Perhaps that is why, as immigrants, ex-pats, immigrants-daughters or grand-daughters or even great-great-granddaughters, we can gravitate toward the sour. A taste to gather, to collect, to hold together what has been dispersed, to bring us together.
Mary’s torshi was made with cauliflower, carrots, cucumbers and cabbage. I used the first turnips and radishes of Spring in my versions. A bright sash of color for a pale-green early Spring.
- Bunch of turnips, sliced thin
- 1/8 of a small beet, sliced thin
- 1.5 tablespoons course sea-salt
- De-chlorinated water
- Bunch of radishes, sliced thin
- Handful of turnips, sliced thin
- 1 small black radish, sliced thin
- 1.5 tablespoons course sea-salt
- De-chlorinated water
- Sterilize a pint-sized glass jar by filling it with boiling water. Wait a few minutes, then drain. Fill with cold water to cool glass, then drain again.

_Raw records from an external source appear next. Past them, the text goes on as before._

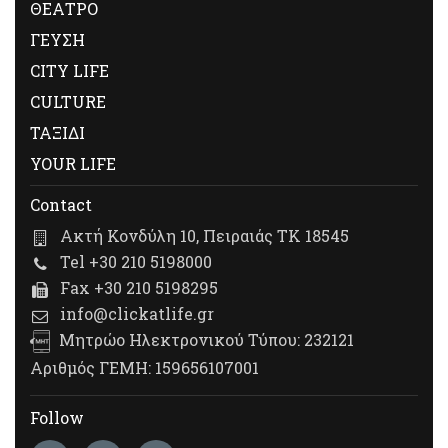
ΘΕΑΤΡΟ
ΓΕΥΣΗ
CITY LIFE
CULTURE
ΤΑΞΙΔΙ
YOUR LIFE
Contact
Ακτή Κονδύλη 10, Πειραιάς ΤΚ 18545
Tel +30 210 5198000
Fax +30 210 5198295
info@clickatlife.gr
Μητρώο Ηλεκτρονικού Τύπου: 232121
Αριθμός ΓΕΜΗ: 159656107001
Follow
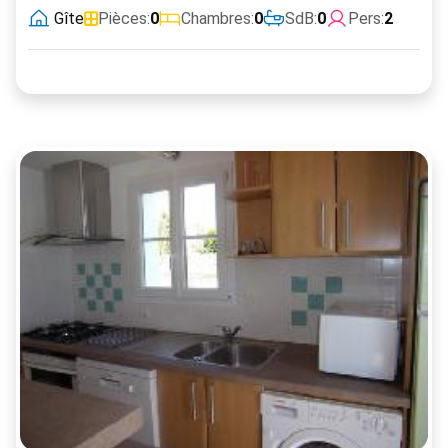
Gîte
Pièces:
0
Chambres:
0
SdB:
0
Pers:
2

- Press slices of vegetables into jar until it's full. Add salt. Pour cold, de-chlorinated water (Note: You can de-chlorinate your water by letting it stand for at least 30 minutes) until it covers vegetables. Seal with lid.
Let ferment in cool, dry place for at least 3 days and up to many months. After opening, store in fridge.
Pitchford, Paul. Healing with Whole Foods. Berkeley: North Atlantic Books, 1993, 2002.